Juncker called for EU treasury to bolster up the Eurozone. He could imagine the creation of a European agency able to emit ‘Euro-bonds’. Of course Juncker knows very well that Germany would lose today’s advantages under such an arrangement because it enjoys a higher level of confidence than that of other member states in the Eurozone. But in Juncker’s view, this would not be the case after two or three years[8].
Evaluation of EU’s performance in the financial crisis so far
The role of the European Commission in the present financial crisis was criticised in Luxembourg, with the European Commission reacting too slow and timid. The 200-billion Euro package proposed by the President of the European Commission José Manuel Barroso to relaunch the European economy was not accepted by everybody. Juncker called it a guideline.[9] Not every member state can really spend 1.5 percent of its Gross Domestic Product. Some will spend less.

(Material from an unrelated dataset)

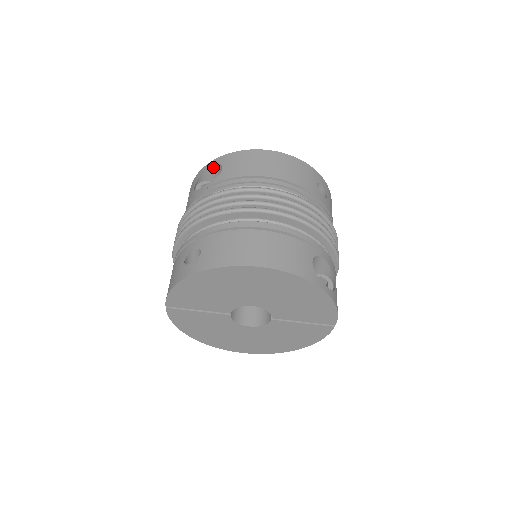
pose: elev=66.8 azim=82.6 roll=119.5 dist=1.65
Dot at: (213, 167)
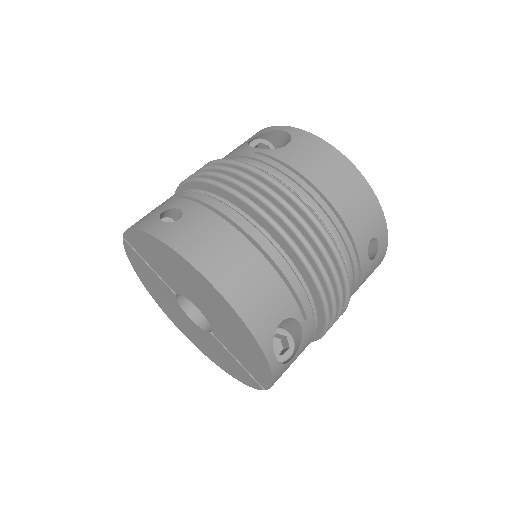
Dot at: (284, 134)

For Luxembourg’s Communist newspaper “Zeitung vum Lëtzebuerger Vollek”, those 200 billion Euros are merely taxpayers’ gifts to the big European corporations.[10] Even the independent newspaper “Quotidien” reflects a far-spread opinion: “The Barroso relaunch plan is not ambitious enough”, whereas the Luxembourg-based European Investment Bank’s idea of a 31 billions loan on a two-years basis for 2009 and 2010 finds strong support.[11]
Shifts in the international power constellation expected?
The shifts in the international power constellation caused by financial and economic crises are difficult to predict. They may have serious consequences on the internal cohesion of the EU according to Jean-Claude Juncker, because the Southern states of Eurozone and Ireland cause problems. Differences in the interest rates suggested by the different member states of the Eurozone may well lead to internal tensions. Juncker has already called for the emission of ‘Euro-bonds’. The wages evolution and the fiscal policies of several Eurozone countries strive into opposite directions and cause rising problems to the European Central Bank.[12]

[1] Luxemburger Wort: EU–Gipfel im Zeichen der Finanzkrise, 11 December 2008.

[2] Dow Jones Newswires: Juncker on EU, 8 January 2009.

[3] Luxemburger Wort: Wirtschaftskrise dauert bis 2011, 10 December 2008.

[4] Juncker rejects Sarkozy’s “economic government” for Eurozone, 4 November 2008.

[5] Global Insight Daily Analysis: French government to hold Financial Summit after EU presidency, 20 November 2008.

[6] Deutschlandfunk: Luxembourg premier on German role in European economic stimulus plans, radio interview, 9 December 2008.

[7] Ibid.

[8] The Daily Telegraph: Luxembourg calls for EU treasury to bolster Euro zone, 5 January 2009.

[9] Luxemburger Wort: Prognose von Premierminister Juncker vor dem EU-Gipfel, 10 December 2008.

[10] Zeitung vum Lëtzebuerger Vollek: 1200 Milliarden Euro für die Konzerne de EU, 3 December 2008.

[11] Le Quotidien: Le plan de relance soutenu timidement, 3 December 2008.

[12] Süddeutsche Zeitung: Europa driftet auseinander, 21 January 2009.